Because these stories, this particular time, are as locked together in my mind as Chad is by desert and Colorado by mountains and plain, I feel them as inextricably linked. A husband and wife lost, bereft, betrayed by expectations, by those they assumed would give them shelter: the U.S. Government; two close friends. Even now, twenty-three years later, I know I have not forgiven.

At last, the story is written, Chad and Colorado woven together, a needle pulling thread.
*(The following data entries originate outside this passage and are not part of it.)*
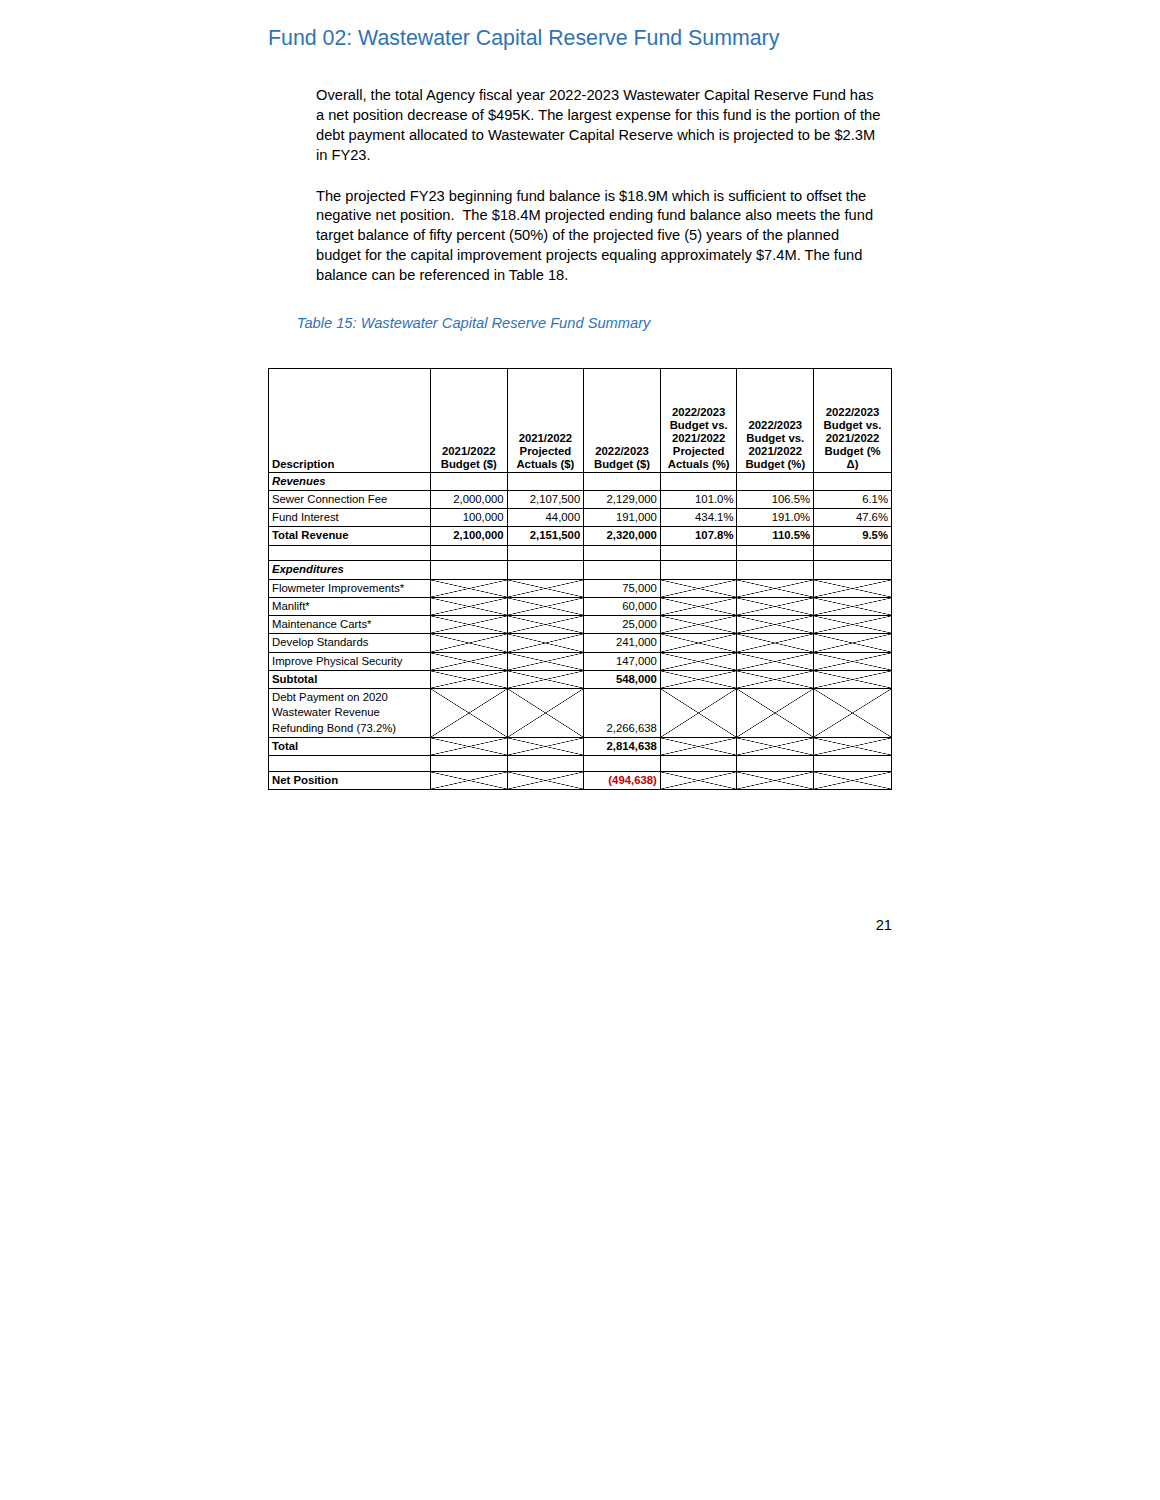Fund 02: Wastewater Capital Reserve Fund Summary
Overall, the total Agency fiscal year 2022-2023 Wastewater Capital Reserve Fund has a net position decrease of $495K. The largest expense for this fund is the portion of the debt payment allocated to Wastewater Capital Reserve which is projected to be $2.3M in FY23.
The projected FY23 beginning fund balance is $18.9M which is sufficient to offset the negative net position. The $18.4M projected ending fund balance also meets the fund target balance of fifty percent (50%) of the projected five (5) years of the planned budget for the capital improvement projects equaling approximately $7.4M. The fund balance can be referenced in Table 18.
Table 15: Wastewater Capital Reserve Fund Summary
| Description | 2021/2022 Budget ($) | 2021/2022 Projected Actuals ($) | 2022/2023 Budget ($) | 2022/2023 Budget vs. 2021/2022 Projected Actuals (%) | 2022/2023 Budget vs. 2021/2022 Budget (%) | 2022/2023 Budget vs. 2021/2022 Budget (% Δ) |
| --- | --- | --- | --- | --- | --- | --- |
| Revenues | | | | | | |
| Sewer Connection Fee | 2,000,000 | 2,107,500 | 2,129,000 | 101.0% | 106.5% | 6.1% |
| Fund Interest | 100,000 | 44,000 | 191,000 | 434.1% | 191.0% | 47.6% |
| Total Revenue | 2,100,000 | 2,151,500 | 2,320,000 | 107.8% | 110.5% | 9.5% |
| Expenditures | | | | | | |
| Flowmeter Improvements* | | | 75,000 | | | |
| Manlift* | | | 60,000 | | | |
| Maintenance Carts* | | | 25,000 | | | |
| Develop Standards | | | 241,000 | | | |
| Improve Physical Security | | | 147,000 | | | |
| Subtotal | | | 548,000 | | | |
| Debt Payment on 2020 Wastewater Revenue Refunding Bond (73.2%) | | | 2,266,638 | | | |
| Total | | | 2,814,638 | | | |
| Net Position | | | (494,638) | | | |
21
It’s rare to receive feedback from literary journals. They reject your work with a form e-mail that offers no insights, just “Hey, this isn’t for us. Good luck!” But this particular story garnered editorial feedback from two literary journals in which I’d be thrilled to be included. I am proud of these Nos, for they came accompanied with high praise. But the story was ultimately rejected by both for the same reason: the events just seemed unbelievable. What the young married couple had experienced strained credulity to the point of exasperation. Of course, everything that happens was ripped from the headlines of my life, as true as my memory and my journals of twenty-four/three years ago recall.
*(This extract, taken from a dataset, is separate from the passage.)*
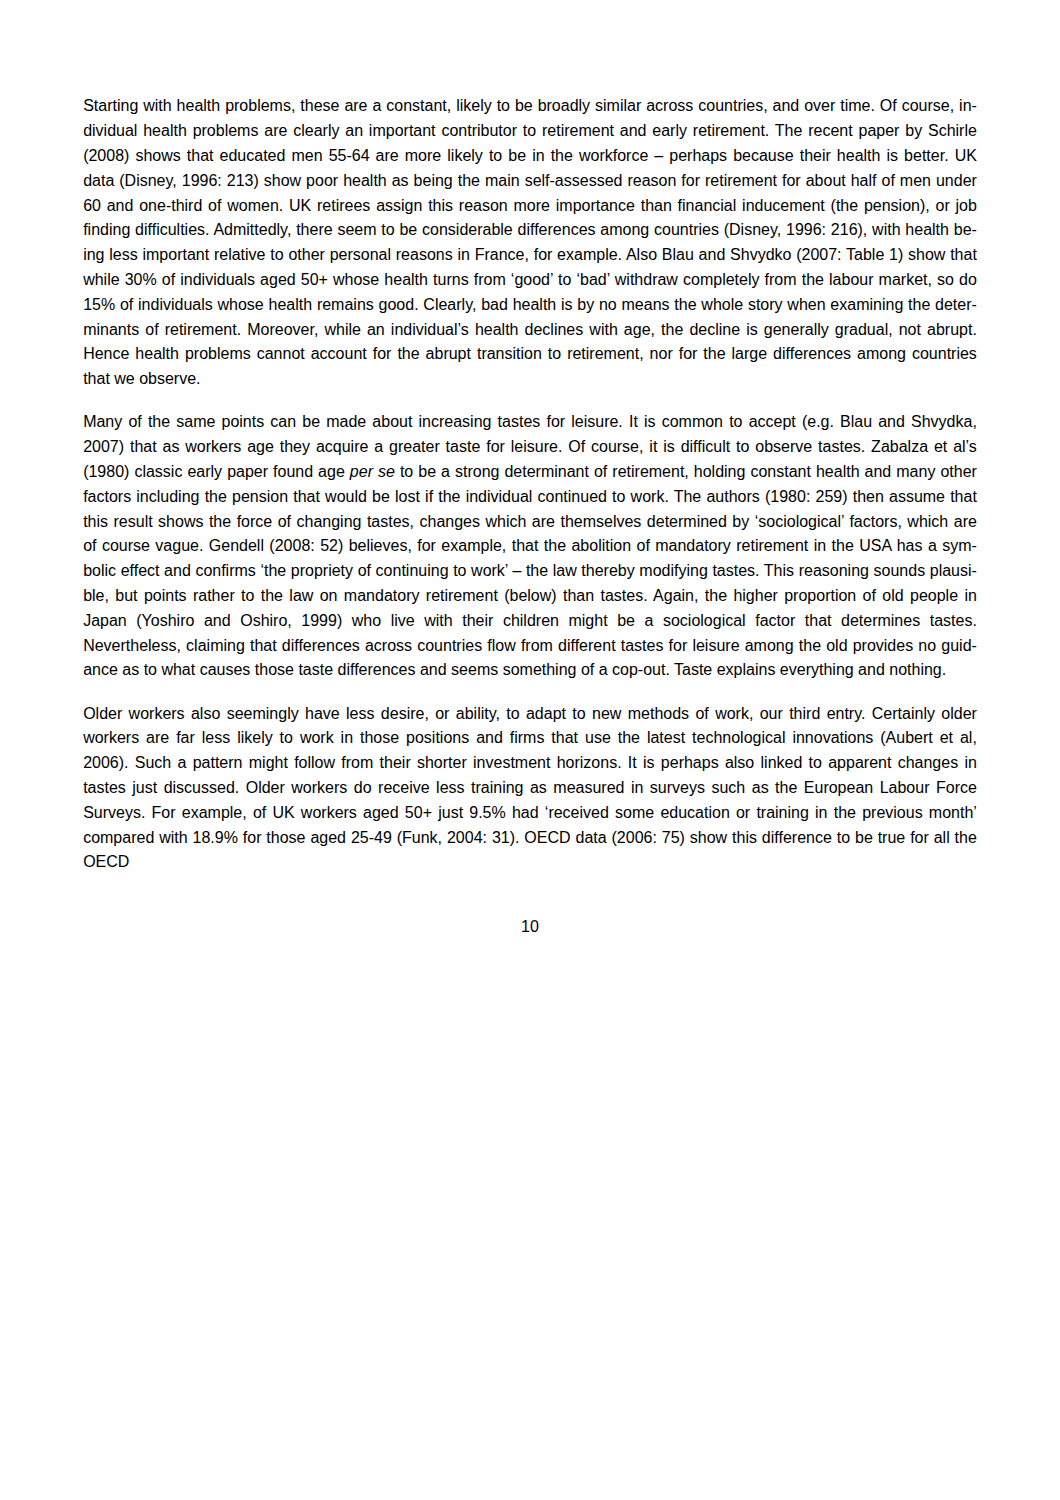Starting with health problems, these are a constant, likely to be broadly similar across countries, and over time. Of course, individual health problems are clearly an important contributor to retirement and early retirement. The recent paper by Schirle (2008) shows that educated men 55-64 are more likely to be in the workforce – perhaps because their health is better. UK data (Disney, 1996: 213) show poor health as being the main self-assessed reason for retirement for about half of men under 60 and one-third of women. UK retirees assign this reason more importance than financial inducement (the pension), or job finding difficulties. Admittedly, there seem to be considerable differences among countries (Disney, 1996: 216), with health being less important relative to other personal reasons in France, for example. Also Blau and Shvydko (2007: Table 1) show that while 30% of individuals aged 50+ whose health turns from ‘good’ to ‘bad’ withdraw completely from the labour market, so do 15% of individuals whose health remains good. Clearly, bad health is by no means the whole story when examining the determinants of retirement. Moreover, while an individual’s health declines with age, the decline is generally gradual, not abrupt. Hence health problems cannot account for the abrupt transition to retirement, nor for the large differences among countries that we observe.
Many of the same points can be made about increasing tastes for leisure. It is common to accept (e.g. Blau and Shvydka, 2007) that as workers age they acquire a greater taste for leisure. Of course, it is difficult to observe tastes. Zabalza et al’s (1980) classic early paper found age per se to be a strong determinant of retirement, holding constant health and many other factors including the pension that would be lost if the individual continued to work. The authors (1980: 259) then assume that this result shows the force of changing tastes, changes which are themselves determined by ‘sociological’ factors, which are of course vague. Gendell (2008: 52) believes, for example, that the abolition of mandatory retirement in the USA has a symbolic effect and confirms ‘the propriety of continuing to work’ – the law thereby modifying tastes. This reasoning sounds plausible, but points rather to the law on mandatory retirement (below) than tastes. Again, the higher proportion of old people in Japan (Yoshiro and Oshiro, 1999) who live with their children might be a sociological factor that determines tastes. Nevertheless, claiming that differences across countries flow from different tastes for leisure among the old provides no guidance as to what causes those taste differences and seems something of a cop-out. Taste explains everything and nothing.
Older workers also seemingly have less desire, or ability, to adapt to new methods of work, our third entry. Certainly older workers are far less likely to work in those positions and firms that use the latest technological innovations (Aubert et al, 2006). Such a pattern might follow from their shorter investment horizons. It is perhaps also linked to apparent changes in tastes just discussed. Older workers do receive less training as measured in surveys such as the European Labour Force Surveys. For example, of UK workers aged 50+ just 9.5% had ‘received some education or training in the previous month’ compared with 18.9% for those aged 25-49 (Funk, 2004: 31). OECD data (2006: 75) show this difference to be true for all the OECD
10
So I brought my story to a multi-day writing workshop recently, requesting insights on how to pull myself, the author, out of my own narrative and write in service to the story. How could I craft a better story, regardless of what really happened? If I intended to write a piece of non-fiction to honor my personal truth, I could go the essay route. But what I really want is tell a good story.

Critique is also meant to be in service to the story. How can we, as writer-readers, offer feedback that will help the writer take the best parts of her narrative and improve upon those?

At the start of the workshop, our instructor outlined the conditions whereby feedback was to be given: Our critique should determine how the work has affected us emotionally and intellectually, without criticism, without judgment, without using phrases such as I don’t like or this doesn’t work, which blame instead of exploring a story’s nature and its possibilities. We were promised safety.

Yet, the very first writer to offer up her story crumbled as parameter after parameter was crossed, the understanding between writers crumpled and tossed out the window. She finished the day and never returned, impaled on shards of poorly executed critique. Expectations shattered by reality; trust, betrayed. She and I shared a 3:00 p.m. bottle of wine later in the week, lamenting the irony that only the instructor could be heard using the verboten phrase, this doesn't work . . .

"It's so hard to find good help here."

And what of my own work? A dozen copies of this story, with a dozen sets of interpretations and suggestions, sit in a folder. I am left with the shards of my narrative, my truth, shining and cruelly sharp at my feet, ready to be melted down and reshaped into something new.